-------- Input material
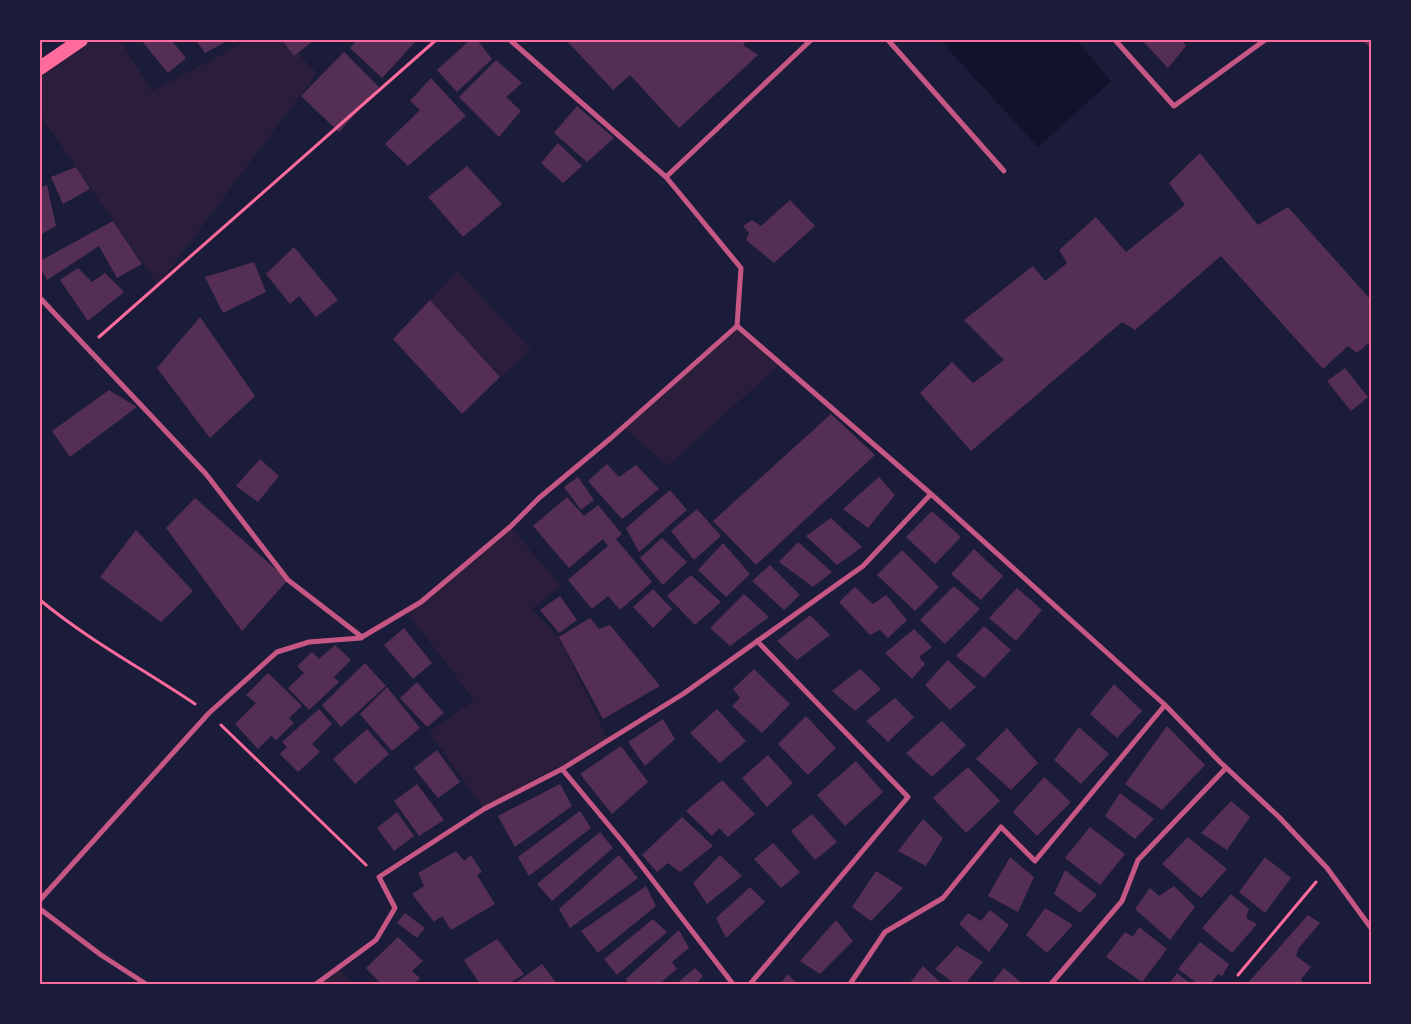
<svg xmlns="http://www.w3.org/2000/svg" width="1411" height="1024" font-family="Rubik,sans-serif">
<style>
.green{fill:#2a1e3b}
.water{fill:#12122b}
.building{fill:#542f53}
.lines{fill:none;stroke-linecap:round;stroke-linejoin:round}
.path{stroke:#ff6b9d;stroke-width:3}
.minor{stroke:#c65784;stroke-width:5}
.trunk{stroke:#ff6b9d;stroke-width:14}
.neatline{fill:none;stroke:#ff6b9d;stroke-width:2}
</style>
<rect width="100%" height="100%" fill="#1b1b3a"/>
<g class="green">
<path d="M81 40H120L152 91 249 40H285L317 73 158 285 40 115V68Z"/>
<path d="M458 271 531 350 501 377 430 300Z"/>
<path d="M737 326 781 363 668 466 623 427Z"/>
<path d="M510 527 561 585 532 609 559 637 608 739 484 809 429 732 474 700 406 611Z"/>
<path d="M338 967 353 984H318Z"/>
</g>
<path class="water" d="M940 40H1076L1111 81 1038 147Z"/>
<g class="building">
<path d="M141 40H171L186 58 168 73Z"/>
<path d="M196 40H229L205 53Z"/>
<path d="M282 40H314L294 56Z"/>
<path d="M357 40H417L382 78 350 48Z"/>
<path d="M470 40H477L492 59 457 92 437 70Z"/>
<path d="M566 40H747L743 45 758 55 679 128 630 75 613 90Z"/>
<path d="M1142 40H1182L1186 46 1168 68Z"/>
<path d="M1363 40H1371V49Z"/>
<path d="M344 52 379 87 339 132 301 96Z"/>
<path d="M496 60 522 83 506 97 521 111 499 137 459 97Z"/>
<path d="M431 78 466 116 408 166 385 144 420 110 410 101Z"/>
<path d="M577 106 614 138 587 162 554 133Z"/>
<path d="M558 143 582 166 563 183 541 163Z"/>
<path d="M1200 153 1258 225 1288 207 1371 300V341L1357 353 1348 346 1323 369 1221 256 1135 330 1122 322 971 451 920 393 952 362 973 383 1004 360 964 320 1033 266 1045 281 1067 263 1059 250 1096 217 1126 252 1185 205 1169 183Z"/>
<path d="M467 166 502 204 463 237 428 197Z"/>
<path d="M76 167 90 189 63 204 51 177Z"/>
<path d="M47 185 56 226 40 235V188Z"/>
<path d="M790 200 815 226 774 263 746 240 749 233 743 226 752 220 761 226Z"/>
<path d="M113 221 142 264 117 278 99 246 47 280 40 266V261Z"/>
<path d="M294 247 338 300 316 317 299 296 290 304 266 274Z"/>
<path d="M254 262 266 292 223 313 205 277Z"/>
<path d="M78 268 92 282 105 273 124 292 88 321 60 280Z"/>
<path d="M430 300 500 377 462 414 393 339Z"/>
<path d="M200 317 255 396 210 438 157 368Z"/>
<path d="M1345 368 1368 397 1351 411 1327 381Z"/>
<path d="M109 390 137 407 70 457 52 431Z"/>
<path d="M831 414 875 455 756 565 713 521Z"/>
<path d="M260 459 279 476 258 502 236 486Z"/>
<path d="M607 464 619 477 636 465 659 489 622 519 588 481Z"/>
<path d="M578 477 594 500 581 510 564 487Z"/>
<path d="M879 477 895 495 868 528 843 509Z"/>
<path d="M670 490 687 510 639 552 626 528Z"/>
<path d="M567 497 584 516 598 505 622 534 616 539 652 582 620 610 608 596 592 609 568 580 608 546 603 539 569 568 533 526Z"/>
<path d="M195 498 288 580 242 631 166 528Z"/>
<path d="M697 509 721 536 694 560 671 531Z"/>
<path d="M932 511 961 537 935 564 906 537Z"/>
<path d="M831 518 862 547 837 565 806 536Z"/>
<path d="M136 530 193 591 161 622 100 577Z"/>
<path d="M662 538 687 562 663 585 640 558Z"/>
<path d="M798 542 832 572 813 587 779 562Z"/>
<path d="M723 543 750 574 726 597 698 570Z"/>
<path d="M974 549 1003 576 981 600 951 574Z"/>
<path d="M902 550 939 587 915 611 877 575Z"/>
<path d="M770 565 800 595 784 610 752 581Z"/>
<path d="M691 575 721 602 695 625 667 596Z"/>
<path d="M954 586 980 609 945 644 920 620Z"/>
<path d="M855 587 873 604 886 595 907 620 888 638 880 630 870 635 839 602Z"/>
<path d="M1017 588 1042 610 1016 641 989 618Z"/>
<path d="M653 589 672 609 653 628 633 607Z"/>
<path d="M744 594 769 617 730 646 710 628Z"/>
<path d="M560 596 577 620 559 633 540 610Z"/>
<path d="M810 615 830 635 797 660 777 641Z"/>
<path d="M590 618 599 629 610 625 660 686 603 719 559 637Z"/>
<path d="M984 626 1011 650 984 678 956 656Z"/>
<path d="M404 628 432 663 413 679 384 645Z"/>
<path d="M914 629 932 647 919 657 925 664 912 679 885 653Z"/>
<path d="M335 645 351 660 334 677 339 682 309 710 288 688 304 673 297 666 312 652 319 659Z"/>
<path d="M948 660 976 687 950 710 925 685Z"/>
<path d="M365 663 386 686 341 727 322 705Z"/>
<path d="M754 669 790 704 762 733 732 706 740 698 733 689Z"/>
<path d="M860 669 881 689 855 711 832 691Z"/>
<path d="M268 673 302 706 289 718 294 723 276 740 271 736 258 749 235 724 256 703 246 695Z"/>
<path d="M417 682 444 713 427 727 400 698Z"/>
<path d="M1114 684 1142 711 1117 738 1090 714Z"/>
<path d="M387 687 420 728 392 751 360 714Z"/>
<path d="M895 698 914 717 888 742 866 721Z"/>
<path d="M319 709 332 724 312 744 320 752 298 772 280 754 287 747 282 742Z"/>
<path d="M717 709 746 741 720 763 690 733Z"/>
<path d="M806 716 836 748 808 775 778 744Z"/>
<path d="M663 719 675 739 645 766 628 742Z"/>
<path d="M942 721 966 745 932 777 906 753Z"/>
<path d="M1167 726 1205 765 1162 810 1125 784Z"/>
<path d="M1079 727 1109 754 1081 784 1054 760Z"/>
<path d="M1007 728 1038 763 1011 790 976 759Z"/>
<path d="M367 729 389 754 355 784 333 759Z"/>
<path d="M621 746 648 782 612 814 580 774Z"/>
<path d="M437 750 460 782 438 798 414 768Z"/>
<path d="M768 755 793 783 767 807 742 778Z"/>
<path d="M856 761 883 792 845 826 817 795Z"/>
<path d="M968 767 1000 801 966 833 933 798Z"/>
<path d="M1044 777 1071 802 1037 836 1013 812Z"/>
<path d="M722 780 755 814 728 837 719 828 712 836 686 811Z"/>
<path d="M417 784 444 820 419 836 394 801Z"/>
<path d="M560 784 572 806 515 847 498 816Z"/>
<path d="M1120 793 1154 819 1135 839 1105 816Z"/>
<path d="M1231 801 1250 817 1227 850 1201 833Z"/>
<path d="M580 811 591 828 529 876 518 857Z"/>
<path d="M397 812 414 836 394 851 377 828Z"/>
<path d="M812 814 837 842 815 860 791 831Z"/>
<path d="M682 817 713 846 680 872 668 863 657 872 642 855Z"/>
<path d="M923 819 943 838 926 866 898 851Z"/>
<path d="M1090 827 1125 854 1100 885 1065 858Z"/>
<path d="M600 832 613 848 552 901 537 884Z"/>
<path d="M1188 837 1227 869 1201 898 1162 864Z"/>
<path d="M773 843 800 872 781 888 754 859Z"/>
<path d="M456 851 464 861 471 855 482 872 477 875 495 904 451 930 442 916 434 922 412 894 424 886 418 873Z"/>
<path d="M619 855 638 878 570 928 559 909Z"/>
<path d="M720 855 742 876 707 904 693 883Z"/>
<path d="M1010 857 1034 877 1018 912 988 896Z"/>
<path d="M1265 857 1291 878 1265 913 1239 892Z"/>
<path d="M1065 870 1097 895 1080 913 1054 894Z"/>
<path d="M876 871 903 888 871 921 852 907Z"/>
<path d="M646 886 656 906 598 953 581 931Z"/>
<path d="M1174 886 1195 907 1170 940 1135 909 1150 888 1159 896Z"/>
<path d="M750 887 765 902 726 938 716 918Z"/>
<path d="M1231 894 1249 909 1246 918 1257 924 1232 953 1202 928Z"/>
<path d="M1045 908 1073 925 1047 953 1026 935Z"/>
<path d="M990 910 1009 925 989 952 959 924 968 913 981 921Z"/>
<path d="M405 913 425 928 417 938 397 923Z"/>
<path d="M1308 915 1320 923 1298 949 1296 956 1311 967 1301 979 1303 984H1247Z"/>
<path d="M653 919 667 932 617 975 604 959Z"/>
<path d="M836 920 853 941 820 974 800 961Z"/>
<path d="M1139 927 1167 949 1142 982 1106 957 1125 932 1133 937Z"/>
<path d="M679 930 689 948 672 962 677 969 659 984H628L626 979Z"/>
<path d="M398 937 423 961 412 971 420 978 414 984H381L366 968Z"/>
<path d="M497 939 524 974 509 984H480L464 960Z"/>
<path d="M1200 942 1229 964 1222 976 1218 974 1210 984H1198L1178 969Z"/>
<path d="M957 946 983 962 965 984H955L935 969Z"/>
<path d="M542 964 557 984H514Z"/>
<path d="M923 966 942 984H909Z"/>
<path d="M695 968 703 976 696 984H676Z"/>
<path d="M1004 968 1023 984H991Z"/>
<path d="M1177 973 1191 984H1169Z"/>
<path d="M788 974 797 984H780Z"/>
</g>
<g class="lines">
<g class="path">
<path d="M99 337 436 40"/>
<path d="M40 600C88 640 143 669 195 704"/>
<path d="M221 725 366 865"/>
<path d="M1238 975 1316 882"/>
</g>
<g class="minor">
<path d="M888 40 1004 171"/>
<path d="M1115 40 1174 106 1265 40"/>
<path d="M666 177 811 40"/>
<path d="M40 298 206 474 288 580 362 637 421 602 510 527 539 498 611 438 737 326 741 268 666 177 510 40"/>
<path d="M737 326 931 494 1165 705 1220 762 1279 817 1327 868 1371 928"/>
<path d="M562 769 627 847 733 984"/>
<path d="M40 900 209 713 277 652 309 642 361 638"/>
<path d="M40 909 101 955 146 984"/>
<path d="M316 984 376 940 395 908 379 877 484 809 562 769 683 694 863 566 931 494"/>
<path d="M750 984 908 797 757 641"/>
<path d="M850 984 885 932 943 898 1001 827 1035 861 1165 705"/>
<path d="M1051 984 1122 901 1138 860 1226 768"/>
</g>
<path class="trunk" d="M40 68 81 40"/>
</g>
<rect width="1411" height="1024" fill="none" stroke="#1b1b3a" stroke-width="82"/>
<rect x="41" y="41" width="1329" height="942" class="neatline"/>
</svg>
----------------
> Problem description
Check each line of the entries, and copy the ones that contain "lines".

> Answer below
.lines{fill:none;stroke-linecap:round;stroke-linejoin:round}
<g class="lines">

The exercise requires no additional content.